Charles Pasqua : C’est possible, ce n’est pas certain, mais c’est possible. Nous verrons bien d’ici là ce qui se sera passé, notamment à l’occasion de la présidence française de l’Union européenne. Ce sera la minute du choix pour le Président de la République, le Premier ministre aussi - mais là, après tout, le Premier ministre ce n’est pas mon problème, n’est-ce pas, le Président de la République davantage. Parce que d’abord, il est en charge de l’essentiel concernant la souveraineté nationale, comme vous êtes un esprit averti, je pense que vous avez vu la recommandation de ce qu’on appelle « Les trois sages ». Ce qu’ils proposent, c’est tout simplement l’abandon de pans nouveaux de souveraineté nationale. Eh bien cela ne doit pas se faire dans le dos des peuples et sans qu’on les consultent. Or, c’est le Président de la République, qui va être Président de l’Union européenne pendant toute cette période. Est-ce qu’on va aller à nouveau dans le sens de l’abandon de pans entiers de souveraineté nationale ? Cela aura des conséquences sérieuses.

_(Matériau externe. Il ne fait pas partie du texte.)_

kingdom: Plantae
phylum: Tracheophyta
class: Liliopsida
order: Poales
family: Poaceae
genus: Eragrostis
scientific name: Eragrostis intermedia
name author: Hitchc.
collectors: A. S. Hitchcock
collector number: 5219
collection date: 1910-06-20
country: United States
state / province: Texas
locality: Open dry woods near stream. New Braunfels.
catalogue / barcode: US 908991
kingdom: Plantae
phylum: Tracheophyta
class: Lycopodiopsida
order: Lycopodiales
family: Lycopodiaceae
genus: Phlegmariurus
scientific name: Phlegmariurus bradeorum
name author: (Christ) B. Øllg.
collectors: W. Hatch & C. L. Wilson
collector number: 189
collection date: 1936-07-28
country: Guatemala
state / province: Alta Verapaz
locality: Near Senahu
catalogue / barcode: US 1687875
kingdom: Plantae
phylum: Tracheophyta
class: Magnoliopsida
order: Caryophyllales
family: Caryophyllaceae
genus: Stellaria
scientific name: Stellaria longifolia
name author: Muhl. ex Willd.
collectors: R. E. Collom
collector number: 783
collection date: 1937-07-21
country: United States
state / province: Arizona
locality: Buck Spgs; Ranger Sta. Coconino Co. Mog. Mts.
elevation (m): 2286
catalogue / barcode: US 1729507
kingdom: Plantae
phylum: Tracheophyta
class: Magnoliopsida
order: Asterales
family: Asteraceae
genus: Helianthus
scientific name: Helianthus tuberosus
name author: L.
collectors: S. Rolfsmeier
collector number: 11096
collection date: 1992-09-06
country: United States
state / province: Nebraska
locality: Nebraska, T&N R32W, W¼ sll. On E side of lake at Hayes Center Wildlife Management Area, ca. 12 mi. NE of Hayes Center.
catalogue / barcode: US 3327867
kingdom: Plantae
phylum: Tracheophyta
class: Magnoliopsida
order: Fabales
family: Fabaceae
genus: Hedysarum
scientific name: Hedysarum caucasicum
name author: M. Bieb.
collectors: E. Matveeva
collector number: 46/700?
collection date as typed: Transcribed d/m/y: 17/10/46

Stéphane Paoli : C’est donc au nom de la doctrine gaulliste que vous seriez candidat pour la présidence de la République ?
Charles Pasqua : Mais ce n’est pas au nom de la doctrine gaulliste…
Stéphane Paoli : C’est ce que vous venez de définir un peu tout de même ?
Charles Pasqua : Oui, mais ce n’est pas au nom d’une doctrine, c’est au nom de l’idée que l’on se fait de l’intérêt national. Moi je suis pour l’Europe des états, je suis pour la coopération entre états, je ne suis pas pour que la France devienne une succursale, une espèce de conglomérat informe et dans lesquels personne ne se reconnaîtrait.
Stéphane Paoli : M. Pasqua vous êtes l’un de ceux qui, comme on dit au football, aura plus « taclé » le Président de la République - qui vous a accueilli l’autre jour à l’Elysée pour une remise de décoration. Comment cela se passe dans ces cas-là, quand on se retrouve face à face ?
Charles Pasqua : Mais il n’y a pas de problèmes personnels entre le Président de la République et moi.
Stéphane Paoli : Vous ne l’avez pas ménagé.
Charles Pasqua : La politique veut que l’on se détermine en fonction de ses idées, si l’on a comme seule préoccupation la carrière, alors il ne faut pas faire ce que je fais. Mais si on est fidèle à ses idées et qu’on s’exprime, chacun s’exprime comme il le fait, je m’exprime peut être quelquefois un peu brutalement, c’est pour que le message passe mieux, pour qu’il arrive à pénétrer jusqu’à l’Elysée, qui quelquefois est un peu refermé sur lui-même. Alors je pense maintenant, les choses peut-être passent elles mieux ? Mais entre le Président de la République et moi, il n’y a aucun problème personnel. J’ai de l’amitié il le sait, il en a pour moi, cela ne nous empêchera pas, le moment venu de dire l’un et l’autre ce que l’on pense.